In situations where the art department came in and said, “We need to change this white paint to cream,” they’d paint it cream. Then when they were finished filming, they’d say to the owner, “Do you like this? If not, we will paint it back to white.” The owners got some free painting done that way!
It was an exciting time. I remember standing over at Harley’s [Laundry Apartment] surrounded by a hundred-person production crew working everywhere. And I said to myself, “This is fun!” There were many gratifying moments like that.
We all patiently waited for the film to be edited and go into distribution. I spent more than a year waiting, and then one day I read about Brokeback Mountain’s triumph at Cannes! It was deeply gratifying.
Did the Mayor or Town Council need to grant approval for a film of this scale to be made here?
Yes, but they are on side and fully cooperative. If a street needs to be closed or whatever, they are willing. If the filmmakers need Public Works to barricade an area, we’ll do it. If, as in the case of Passchendaele, they want to use special street lights, our electrical department will put them up for them.
Did people say to you, “What is this movie about?”
Oh, very much so. We knew it was a western movie set in the 1960s to 1980s, in which Fort Macleod would become Riverton, Wyoming. A lot of towns in Montana and Wyoming and Alberta are quite similar, so that was cool.
Some citizens felt they had been deceived. Did you?

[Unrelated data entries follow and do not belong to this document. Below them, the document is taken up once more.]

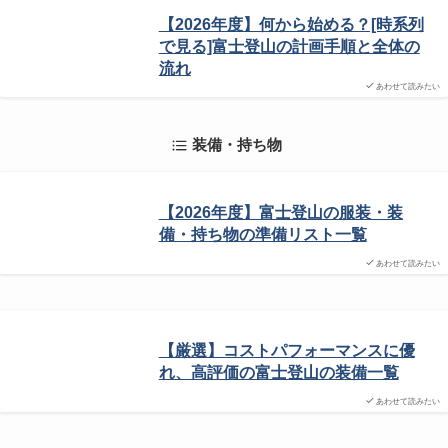
【2026年度】何から始める？[時系列
で見る]富士登山の計画手順と全体の
流れ
あわせて読みたい
装備・持ち物
【2026年度】富士登山の服装・装
備・持ち物の準備リスト一覧
あわせて読みたい
【厳選】コストパフォーマンスに優
れ、高評価の富士登山の装備一覧
あわせて読みたい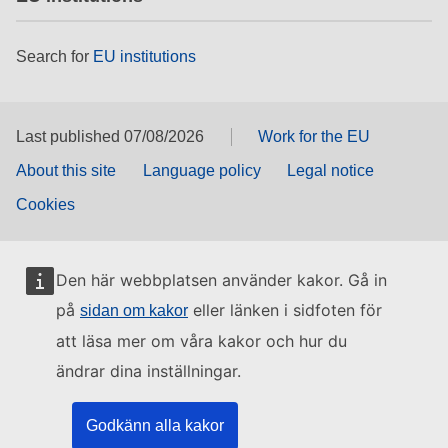
Search for
EU institutions
Last published 07/08/2026
Work for the EU
About this site
Language policy
Legal notice
Cookies
Den här webbplatsen använder kakor. Gå in
på
eller länken i sidfoten för
sidan om kakor
att läsa mer om våra kakor och hur du
ändrar dina inställningar.
Godkänn alla kakor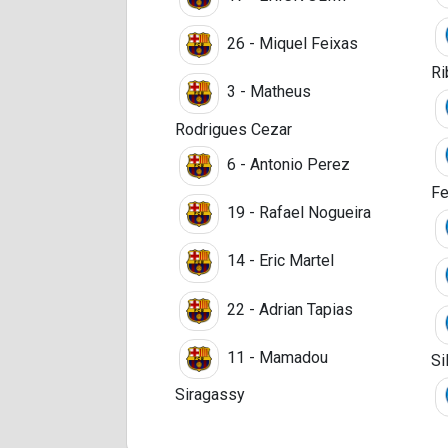
26 - Miquel Feixas
Ri
3 - Matheus
Rodrigues Cezar
6 - Antonio Perez
Fe
19 - Rafael Nogueira
14 - Eric Martel
22 - Adrian Tapias
11 - Mamadou
Si
Siragassy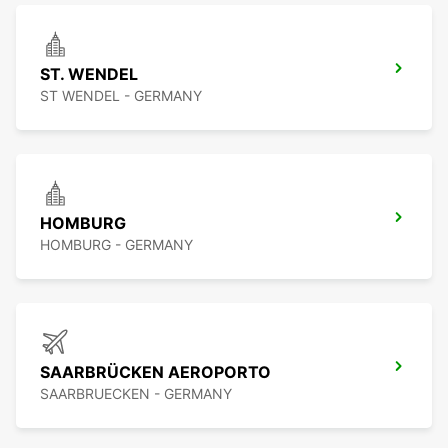
ST. WENDEL
ST WENDEL - GERMANY
HOMBURG
HOMBURG - GERMANY
SAARBRÜCKEN AEROPORTO
SAARBRUECKEN - GERMANY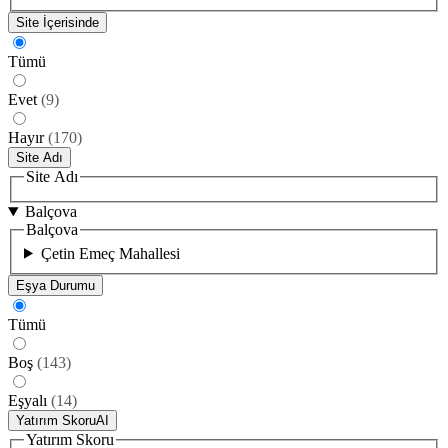
Site İçerisinde
Tümü
Evet
(
9
)
Hayır
(
170
)
Site Adı
Site Adı
Balçova
Balçova
Çetin Emeç Mahallesi
Eşya Durumu
Tümü
Boş
(
143
)
Eşyalı
(
14
)
Yatırım Skoru
AI
Yatırım Skoru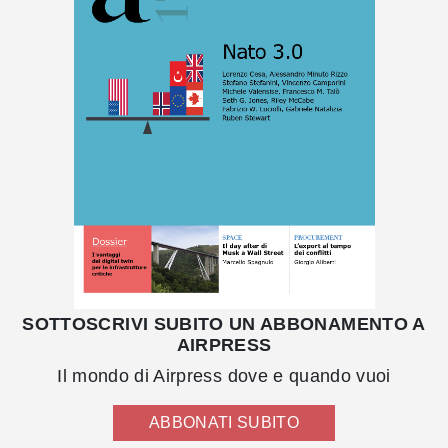
SOTTOSCRIVI SUBITO UN ABBONAMENTO A
AIRPRESS
Il mondo di Airpress dove e quando vuoi
ABBONATI SUBITO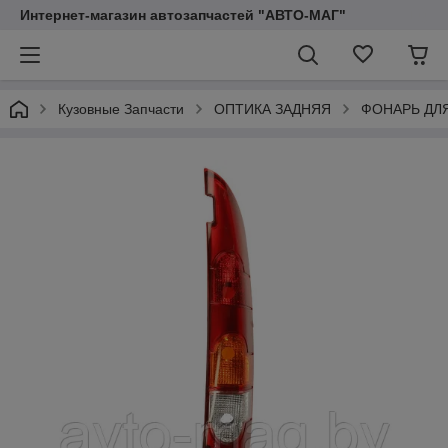
Интернет-магазин автозапчастей "АВТО-МАГ"
Кузовные Запчасти
ОПТИКА ЗАДНЯЯ
ФОНАРЬ ДЛ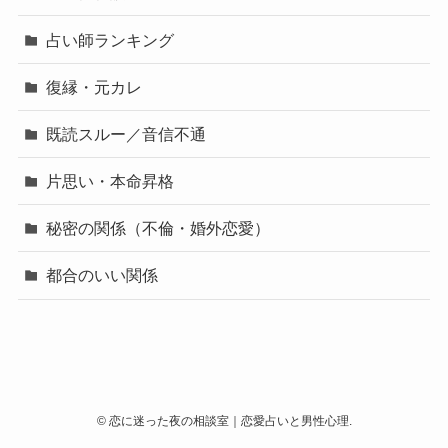
占い師ランキング
復縁・元カレ
既読スルー／音信不通
片思い・本命昇格
秘密の関係（不倫・婚外恋愛）
都合のいい関係
©
恋に迷った夜の相談室｜恋愛占いと男性心理.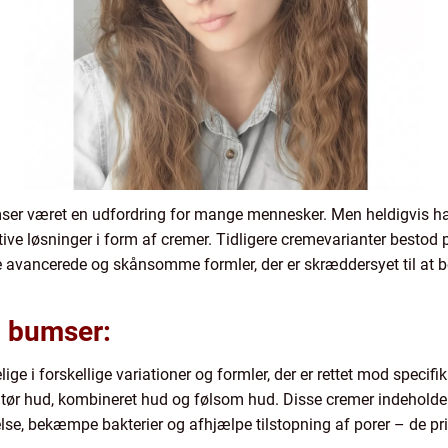
ser været en udfordring for mange mennesker. Men heldigvis ha
ive løsninger i form af cremer. Tidligere cremevarianter bestod 
re avancerede og skånsomme formler, der er skræddersyet til at
 bumser:
ge i forskellige variationer og formler, der er rettet mod specif
, tør hud, kombineret hud og følsom hud. Disse cremer indeholder
se, bekæmpe bakterier og afhjælpe tilstopning af porer – de pr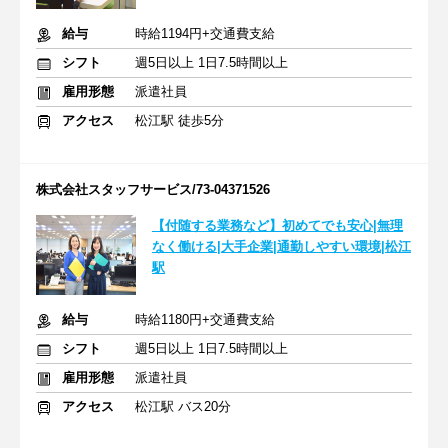
給与
時給1194円+交通費支給
シフト
週5日以上 1日7.5時間以上
雇用形態
派遣社員
アクセス
松江駅 徒歩5分
株式会社スタッフサービス/73-04371526
【付随する業務など】初めてでも安心|無理
なく働ける|大手企業|通勤しやすい環境|松江
駅
給与
時給1180円+交通費支給
シフト
週5日以上 1日7.5時間以上
雇用形態
派遣社員
アクセス
松江駅 バス20分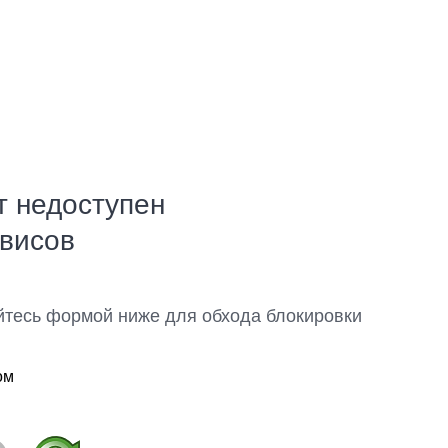
т недоступен
рвисов
йтесь формой ниже для обхода блокировки
ом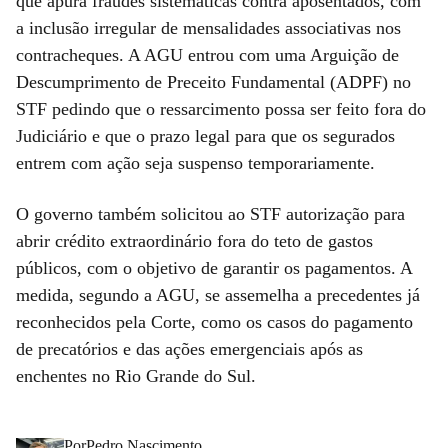
que apura fraudes sistemáticas contra aposentados, com
a inclusão irregular de mensalidades associativas nos
contracheques. A AGU entrou com uma Arguição de
Descumprimento de Preceito Fundamental (ADPF) no
STF pedindo que o ressarcimento possa ser feito fora do
Judiciário e que o prazo legal para que os segurados
entrem com ação seja suspenso temporariamente.
O governo também solicitou ao STF autorização para
abrir crédito extraordinário fora do teto de gastos
públicos, com o objetivo de garantir os pagamentos. A
medida, segundo a AGU, se assemelha a precedentes já
reconhecidos pela Corte, como os casos do pagamento
de precatórios e das ações emergenciais após as
enchentes no Rio Grande do Sul.
Por
Pedro Nascimento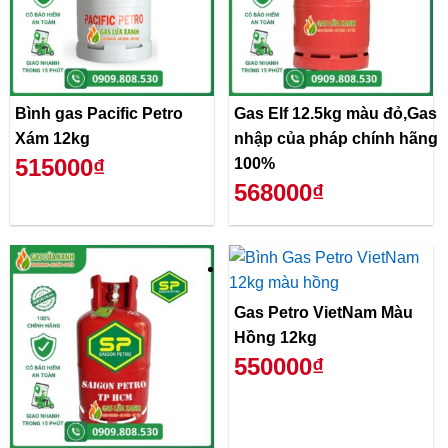
Bình gas Pacific Petro
Gas Elf 12.5kg màu đỏ,Gas
Xám 12kg
nhập của pháp chính hãng
515000₫
100%
568000₫
Gas Petro VietNam Màu
Hồng 12kg
550000₫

No, I don’t think anybody paid any attention to it. After the movie was made and it caught the world’s attention, some people in Fort Macleod complained. When we had a showing at the Empress Theatre, a small number of folks reacted negatively. There were a number of letters to the editor of The Macleod Gazette, and then it died down.
There were some people, some “real cowboys,” who weren’t going to go see it. I do not think that they have to this day.
Brokeback Mountain is quite possibly the most enduring film to be made in Fort Macleod.
It is wonderful to have a classic movie that will be around for the next 100 years or whatever. That is just great.
Thank you! You have been very generous with your time and have made us feel very much welcome in this lovely town.